T500FC, 444th: Senior Year (Jerrold Tarog, 2010)


“Past imperfect. Future tense.” Those words were the premise of the film. It was the best concept to justify the film’s uniqueness, apart from the films made in our country having the same setting. The most impressive thing about this movie is Jerrold Tarog’s, the director, decision to gather the actors and actresses first before creating the script. And with that, this film received an A rating from the Philippines’ Cinema Evaluation Board having more than a week’s run in selected SM cinemas, meaning it paved way for more people to watch this film.

Tarog’s concept in creating this movie is really inspiring. What he did was to survey hundreds of students, picking out the unique stories of the chosen individuals and then he wrote the script. And then he tapped veteran actors to play as the teachers and parents of the said students. Unknown child actors plus veteran players plus one ingenious director equals perfect.

As much as I would like to give the synopsis of the film, it might end up as a spoiler to most people. And with that the shortest summary that I could give is this film tackles the highs and lows of high school. Experiences of students include how they handle the social differences of their families, how religion can affect a child’s sexuality, how they would handle the different pressures of life whether it be academic or extra-curricular, or how they handle themselves in times of failure. And the setting provides us with a sort-of a looking back, around ten years ago, of alumni homecoming from a selected few of the batch.

Authenticity of the scenarios is what makes this film unique. I think we can put this film in the near mainstream category since SM gave Senior Year a chance to shine, as movie buffs in the Philippines are probably rejoicing right now since the film made it to a week. And when I saw this film in the theatre, even if there were just a few film goers in the theatre, my heart leapt when people clapped after the film ended. At least we know that people do appreciate this movie.

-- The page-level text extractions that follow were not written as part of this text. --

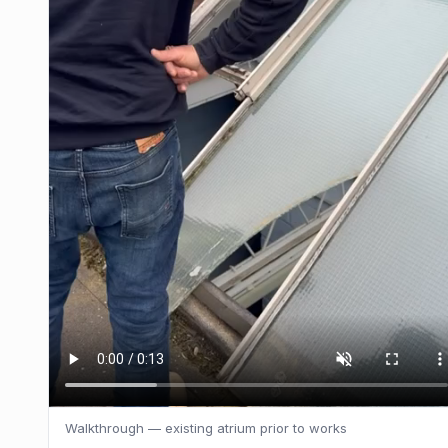
Walkthrough — existing atrium prior to works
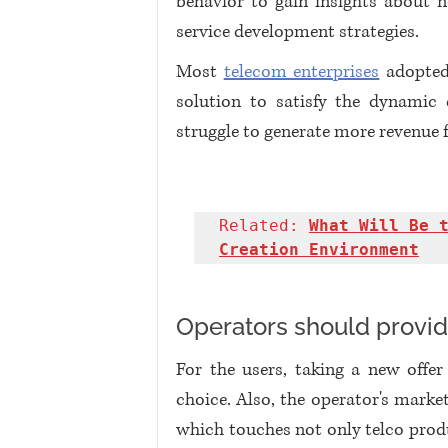
behavior to gain insights about n
service development strategies. 
Most 
telecom enterprises
 adopted
solution to satisfy the dynamic 
struggle to generate more revenue 
Related: 
What Will Be t
Creation Environment
Operators should provid
For the users, taking a new offe
choice. Also, the operator's market
which touches not only telco produc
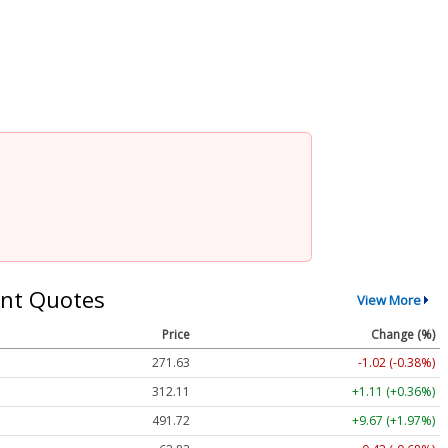
nt Quotes
View More
Price
Change (%)
271.63
-1.02 (-0.38%)
312.11
+1.11 (+0.36%)
491.97
+9.92 (+2.02%)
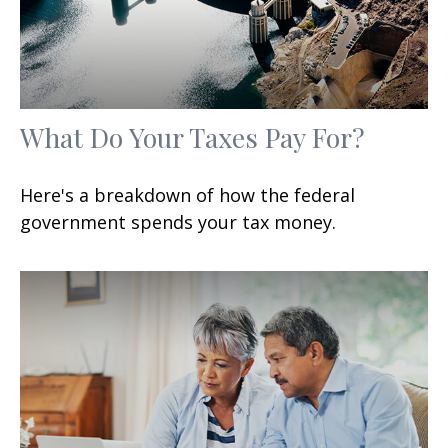
What Do Your Taxes Pay For?
Here's a breakdown of how the federal
government spends your tax money.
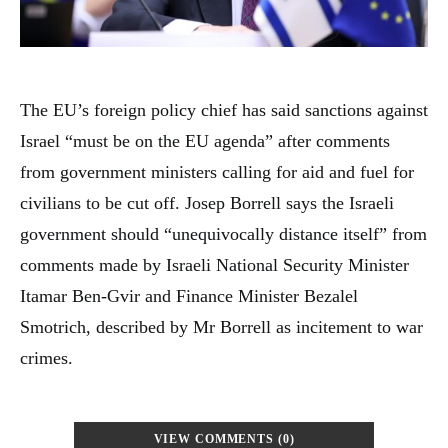
The EU’s foreign policy chief has said sanctions against
Israel “must be on the EU agenda” after comments
from government ministers calling for aid and fuel for
civilians to be cut off. Josep Borrell says the Israeli
government should “unequivocally distance itself” from
comments made by Israeli National Security Minister
Itamar Ben-Gvir and Finance Minister Bezalel
Smotrich, described by Mr Borrell as incitement to war
crimes.
VIEW COMMENTS (0)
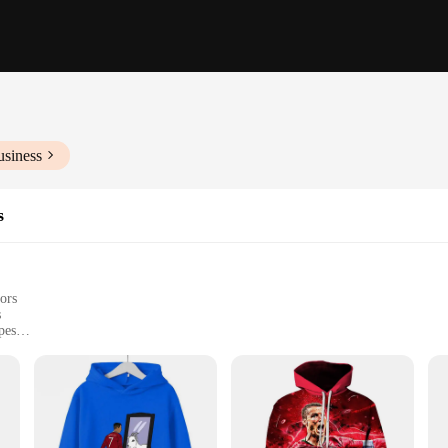
usiness
s
ors
s
pes
d blusões
do Moletons e Blusões. These sets are designed to cater to the fashion-forward 
of care, making it an ideal choice for daily wear or for sports enthusiasts. The 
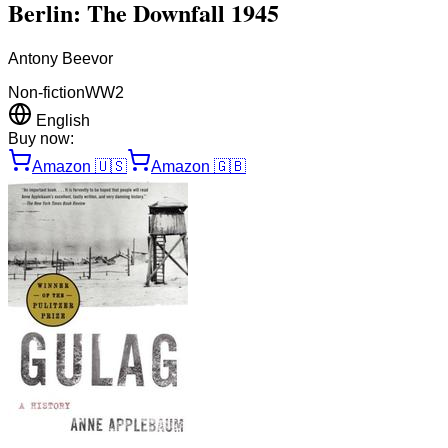
Berlin: The Downfall 1945
Antony Beevor
Non-fiction
WW2
English
Buy now:
Amazon
🇺🇸
Amazon
🇬🇧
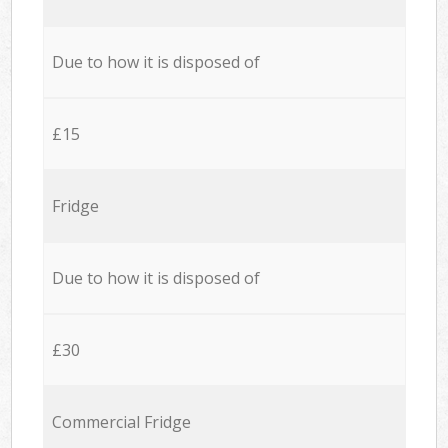
Due to how it is disposed of
£15
Fridge
Due to how it is disposed of
£30
Commercial Fridge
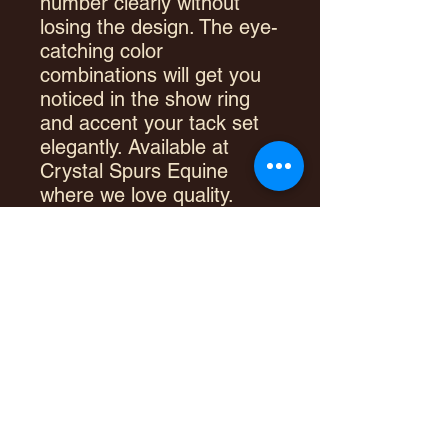
number clearly without
losing the design. The eye-
catching color
combinations will get you
noticed in the show ring
and accent your tack set
elegantly. Available at
Crystal Spurs Equine
where we love quality.
100% New Zealand Wool
Long drop allows for clear
number display
Premium quality show
blanket
Heavyweight
Large size fits nicely with
show saddles
Measurements: 34" x 40"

And the best part in this film is that we constantly look for ourselves in the thirteen students. It wasn’t pretentious since we did see these kinds of kids when we were still studying in high school and much more with the supporting cast. And even if there were a lot of characters in the film, Tarog did a glorious move on making these entire thirteen kids stand out on their own.

The best thing about this film; it was near realistic. It tells us the story that not everything ends up as a fairy tale story, much like what most of us experienced when we were young. Everything was just right, as if it fell onto its corresponding places. Even if we knew that we wanted more from this film, it eventually tells us to look at ourselves and examine where we are today. Yes, we too are part of the Senior Year.